• _Aim of the exercise_: Leaving the images aside, transcribe all the data below exactly.

• _Stored items_:

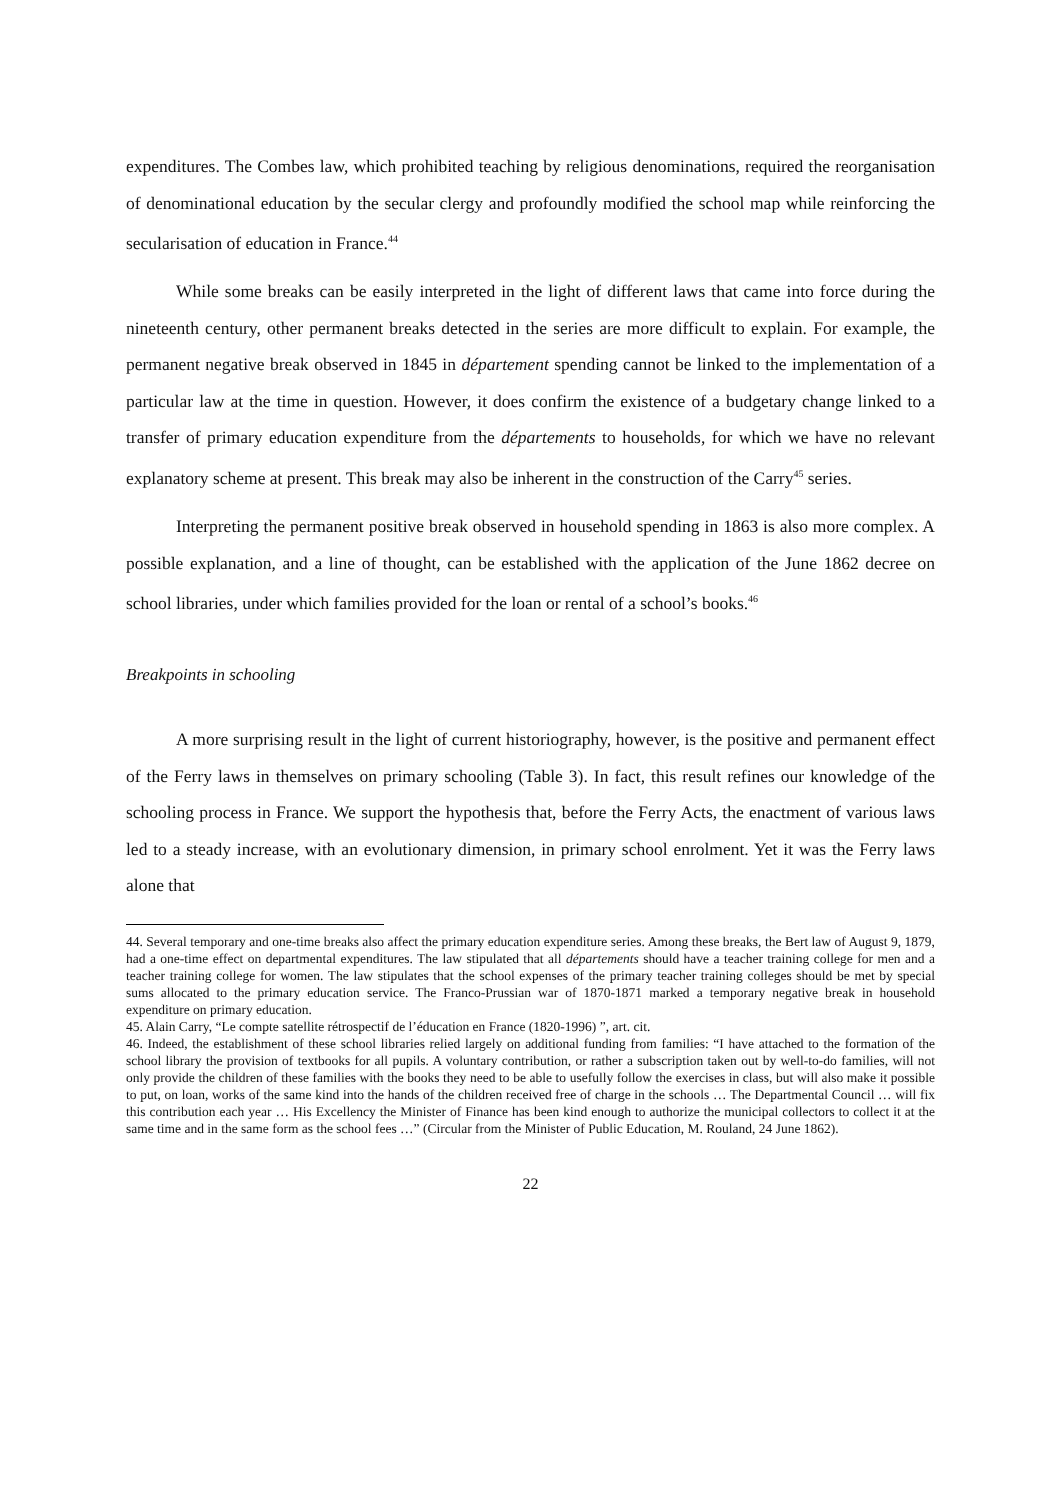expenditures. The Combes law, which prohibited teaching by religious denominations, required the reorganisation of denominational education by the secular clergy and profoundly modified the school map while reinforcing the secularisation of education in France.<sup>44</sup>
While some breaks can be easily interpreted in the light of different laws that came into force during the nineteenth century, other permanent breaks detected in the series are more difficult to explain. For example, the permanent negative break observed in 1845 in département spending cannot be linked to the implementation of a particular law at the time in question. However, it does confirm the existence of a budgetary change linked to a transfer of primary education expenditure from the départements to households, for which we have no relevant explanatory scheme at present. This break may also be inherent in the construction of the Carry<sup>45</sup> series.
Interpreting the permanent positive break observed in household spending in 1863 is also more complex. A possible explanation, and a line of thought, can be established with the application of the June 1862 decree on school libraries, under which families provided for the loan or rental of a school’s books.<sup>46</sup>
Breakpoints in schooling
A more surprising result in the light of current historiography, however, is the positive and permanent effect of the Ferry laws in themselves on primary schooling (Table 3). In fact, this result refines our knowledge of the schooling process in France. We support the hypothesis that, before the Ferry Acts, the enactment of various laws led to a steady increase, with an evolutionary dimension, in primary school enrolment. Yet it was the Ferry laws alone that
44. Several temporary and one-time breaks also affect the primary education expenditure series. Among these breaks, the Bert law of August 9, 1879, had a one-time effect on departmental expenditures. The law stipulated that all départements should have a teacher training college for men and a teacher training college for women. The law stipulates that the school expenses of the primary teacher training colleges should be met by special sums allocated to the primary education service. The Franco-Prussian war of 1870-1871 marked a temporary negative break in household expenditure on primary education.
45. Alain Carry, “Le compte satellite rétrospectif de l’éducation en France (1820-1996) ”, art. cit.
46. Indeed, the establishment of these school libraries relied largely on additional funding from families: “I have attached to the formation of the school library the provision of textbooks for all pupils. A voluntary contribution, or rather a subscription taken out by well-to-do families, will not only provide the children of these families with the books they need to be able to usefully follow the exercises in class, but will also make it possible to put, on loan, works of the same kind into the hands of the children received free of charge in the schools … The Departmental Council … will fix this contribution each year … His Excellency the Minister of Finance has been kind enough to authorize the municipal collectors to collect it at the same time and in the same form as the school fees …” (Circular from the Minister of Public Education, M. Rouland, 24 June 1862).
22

• _Solution_:
expenditures. The Combes law, which prohibited teaching by religious denominations, required the reorganisation of denominational education by the secular clergy and profoundly modified the school map while reinforcing the secularisation of education in France.<sup>44</sup>
While some breaks can be easily interpreted in the light of different laws that came into force during the nineteenth century, other permanent breaks detected in the series are more difficult to explain. For example, the permanent negative break observed in 1845 in département spending cannot be linked to the implementation of a particular law at the time in question. However, it does confirm the existence of a budgetary change linked to a transfer of primary education expenditure from the départements to households, for which we have no relevant explanatory scheme at present. This break may also be inherent in the construction of the Carry<sup>45</sup> series.
Interpreting the permanent positive break observed in household spending in 1863 is also more complex. A possible explanation, and a line of thought, can be established with the application of the June 1862 decree on school libraries, under which families provided for the loan or rental of a school’s books.<sup>46</sup>
Breakpoints in schooling
A more surprising result in the light of current historiography, however, is the positive and permanent effect of the Ferry laws in themselves on primary schooling (Table 3). In fact, this result refines our knowledge of the schooling process in France. We support the hypothesis that, before the Ferry Acts, the enactment of various laws led to a steady increase, with an evolutionary dimension, in primary school enrolment. Yet it was the Ferry laws alone that
44. Several temporary and one-time breaks also affect the primary education expenditure series. Among these breaks, the Bert law of August 9, 1879, had a one-time effect on departmental expenditures. The law stipulated that all départements should have a teacher training college for men and a teacher training college for women. The law stipulates that the school expenses of the primary teacher training colleges should be met by special sums allocated to the primary education service. The Franco-Prussian war of 1870-1871 marked a temporary negative break in household expenditure on primary education.
45. Alain Carry, “Le compte satellite rétrospectif de l’éducation en France (1820-1996) ”, art. cit.
46. Indeed, the establishment of these school libraries relied largely on additional funding from families: “I have attached to the formation of the school library the provision of textbooks for all pupils. A voluntary contribution, or rather a subscription taken out by well-to-do families, will not only provide the children of these families with the books they need to be able to usefully follow the exercises in class, but will also make it possible to put, on loan, works of the same kind into the hands of the children received free of charge in the schools … The Departmental Council … will fix this contribution each year … His Excellency the Minister of Finance has been kind enough to authorize the municipal collectors to collect it at the same time and in the same form as the school fees …” (Circular from the Minister of Public Education, M. Rouland, 24 June 1862).
22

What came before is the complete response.